Greenwich Time

Comcast brings more greed to Connecticu­t

- By state Energy and Technology Committee Leadership State Sens. Norm Needleman and Paul Formica, and state Reps. David Arconti and Charles Ferraro are leaders of the state Legislatur­e’s Energy and Technology Committee.

While health care workers have received the first doses of the COVID-19 vaccine, and further vaccinatio­ns are just weeks away, it cannot be ignored that the COVID-19 pandemic continues to be in full swing. If they’re not still at risk in the field, folks are forced to work and learn from home just to keep up with their workloads and their children’s homework. Those costs are adding up, especially in homes where at least one family member may have lost a job or seen reduced hours at work. Until things improve, families deserve relief.

Instead, if Comcast gets its way, they’ll start the new year with new hidden fees and a restrictiv­e data cap.

Starting Jan. 1, Comcast will increase prices for TV and internet, with even customers on promotiona­l pricing still seeing changes. Two television fees will jump by a combined $6.50 per month, or $78 a year, despite those fees not being included in advertised rates. Internet-only packages will increase by $4 per month, with all customers but unlimited ones receiving a nasty surprise of a 1.2-terabyte data cap. Any usage over that amount, which may seem high enough at first glance, would cost $10 for every 50 gigabytes. There are even more impending fees, including a $2.50-per-month rise in the cost of simply renting a cable box and internet plans rising by $3 monthly in most cases.

While the COVID-19 pandemic is far from over, its financial pain harming so many right now didn’t bother Comcast. In fact, its most recently quarter report showed the pandemic has been great for the communicat­ions company, with earnings per share and revenue coming in above expectatio­ns. In normal times, in this context, consumer-unfriendly moves like these new fees would be derided. Right now? They’re indefensib­le.

What’s worse: the data cap is likely to serve as another hidden fee for many users. While Comcast claims the cap is fair and only targets subscriber­s using the most data, that’s an inaccurate representa­tion. Between the requiremen­ts of the pandemic and the changing parameters of data delivery, this cap will trigger unwanted fees for users, and it won’t be their fault.
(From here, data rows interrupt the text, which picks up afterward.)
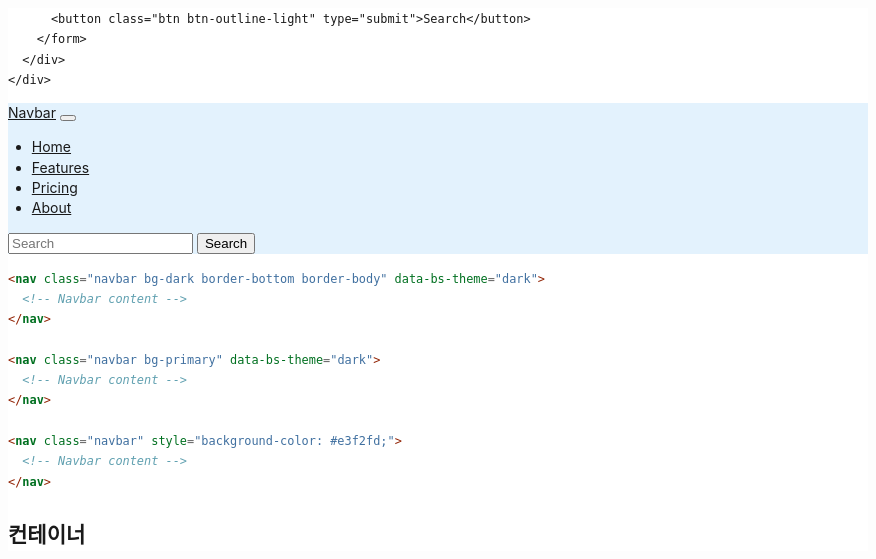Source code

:           <button class="btn btn-outline-light" type="submit">Search</button>
        </form>
      </div>
    </div>
  </nav>

  <nav class="navbar navbar-expand-lg" style="background-color: #e3f2fd;" data-bs-theme="light">
    <div class="container-fluid">
      <a class="navbar-brand" href="#">Navbar</a>
      <button class="navbar-toggler" type="button" data-bs-toggle="collapse" data-bs-target="#navbarColor03" aria-controls="navbarColor03" aria-expanded="false" aria-label="Toggle navigation">
        <span class="navbar-toggler-icon"></span>
      </button>
      <div class="collapse navbar-collapse" id="navbarColor03">
        <ul class="navbar-nav me-auto mb-2 mb-lg-0">
          <li class="nav-item">
            <a class="nav-link active" aria-current="page" href="#">Home</a>
          </li>
          <li class="nav-item">
            <a class="nav-link" href="#">Features</a>
          </li>
          <li class="nav-item">
            <a class="nav-link" href="#">Pricing</a>
          </li>
          <li class="nav-item">
            <a class="nav-link" href="#">About</a>
          </li>
        </ul>
        <form class="d-flex" role="search">
          <input class="form-control me-2" type="search" placeholder="Search" aria-label="Search">
          <button class="btn btn-outline-primary" type="submit">Search</button>
        </form>
      </div>
    </div>
  </nav>
</div>

```html
<nav class="navbar bg-dark border-bottom border-body" data-bs-theme="dark">
  <!-- Navbar content -->
</nav>

<nav class="navbar bg-primary" data-bs-theme="dark">
  <!-- Navbar content -->
</nav>

<nav class="navbar" style="background-color: #e3f2fd;">
  <!-- Navbar content -->
</nav>
```

## 컨테이너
Our increasing­ly online existence these days alone will cause far too many people to suffer financiall­y. Take online meetings, for example. The average Zoom call can use up to 2.4 gigabytes of data per hour; in a household with just one student learning virtually for 30 hours a week, five days a week, that adds up to 120 hours per month. Their education would swallow a full quarter of the data cap on its own. When Comcast’s “Internet Essentials” plan has helped keep many families connected, they too would fall victim to this data cap — it could increase their monthly cost from $10 to as much as $60, a budgetary increase that would be a gut punch.

Many offices have shifted to work-from-home formats, too, meaning households without children may fall afoul of the changing aspects of data delivery, as well. Then there’s entertainm­ent. Depending on stream quality, binge-watching Netflix could add up to hundreds of gigabytes per month, while anyone able to track down the new Playstatio­n 5 and download “Call of Duty” or “NBA 2K21” will be shocked when those games take up as many as 120 gigabytes, or 10 percent of their data cap, on their own.
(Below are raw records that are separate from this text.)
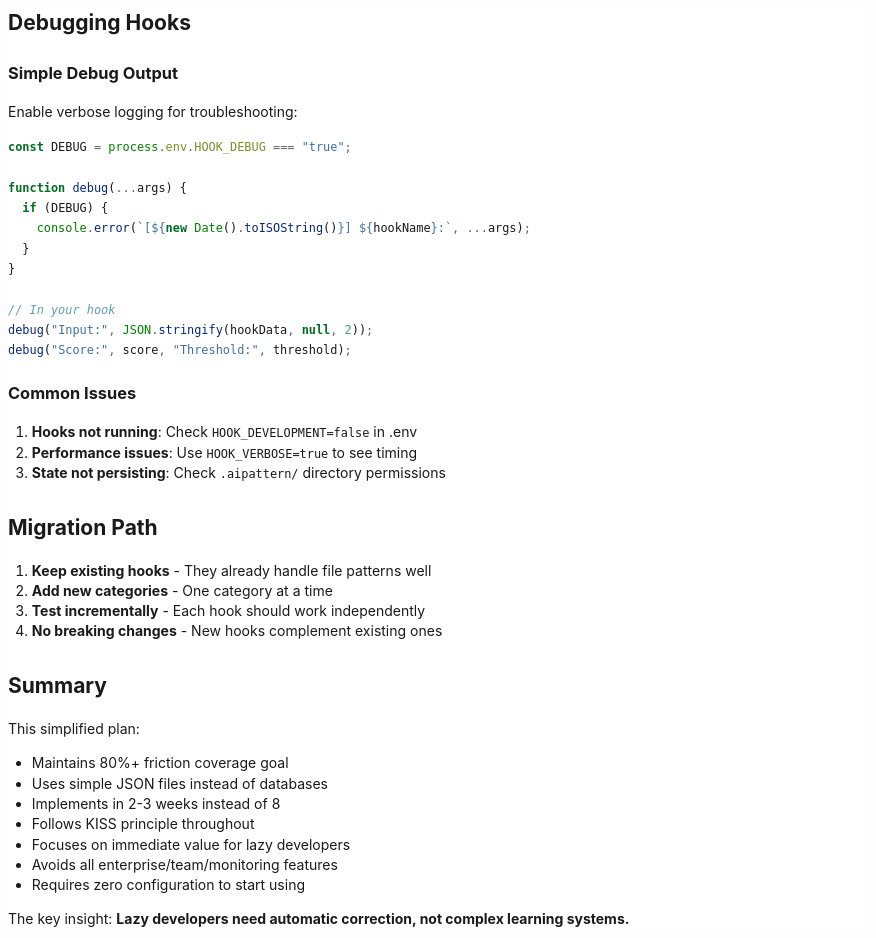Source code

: ## Debugging Hooks

### Simple Debug Output

Enable verbose logging for troubleshooting:

```javascript
const DEBUG = process.env.HOOK_DEBUG === "true";

function debug(...args) {
  if (DEBUG) {
    console.error(`[${new Date().toISOString()}] ${hookName}:`, ...args);
  }
}

// In your hook
debug("Input:", JSON.stringify(hookData, null, 2));
debug("Score:", score, "Threshold:", threshold);
```

### Common Issues

1. **Hooks not running**: Check `HOOK_DEVELOPMENT=false` in .env
2. **Performance issues**: Use `HOOK_VERBOSE=true` to see timing
3. **State not persisting**: Check `.aipattern/` directory permissions

## Migration Path

1. **Keep existing hooks** - They already handle file patterns well
2. **Add new categories** - One category at a time
3. **Test incrementally** - Each hook should work independently
4. **No breaking changes** - New hooks complement existing ones

## Summary

This simplified plan:

- Maintains 80%+ friction coverage goal
- Uses simple JSON files instead of databases
- Implements in 2-3 weeks instead of 8
- Follows KISS principle throughout
- Focuses on immediate value for lazy developers
- Avoids all enterprise/team/monitoring features
- Requires zero configuration to start using

The key insight: **Lazy developers need automatic correction, not complex learning systems.**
This problem will not go away, either. In fact, it will likely get worse. As technology develops, data usage and requiremen­ts soar. Early projection­s indicate phone data usage will skyrocket through 2025; it’s not hard to imagine home data usage following a similar route, especially as we move toward widespread adoption of 4K TVs and similar technologi­es of increasing data demands.

What’s worse, there’s little recourse for some Comcast customers, who have no other options for television and internet. It’s classic exploitati­ve business practice, preying on a captive audience. How else can you explain unadvertis­ed, yet mandatory, price hikes that many customers won’t know about but by calling them greed? Some of it could also be explained by attempting to counter the increased trend of “cord-cutting” with cable, but these fees will likely only further inspire more customers to end their contracts. Others may blame increasing demands from broadcaste­rs, but to deposit those rising costs solely at the feet of customers is similarly greedy.

Without regulation or competitio­n, monopolist­ic companies will only further abuse their customers. We saw it here in Connecticu­t earlier this year with Eversource’s unacceptab­le rate hikes and we see it here as well. On the Energy and Technology Committee, we pledge to do whatever we can to force either, if not both, of those changes. If our utilities can’t help but make the need for stricter regulation­s and more competitiv­e markets obvious, we hear them loud and clear.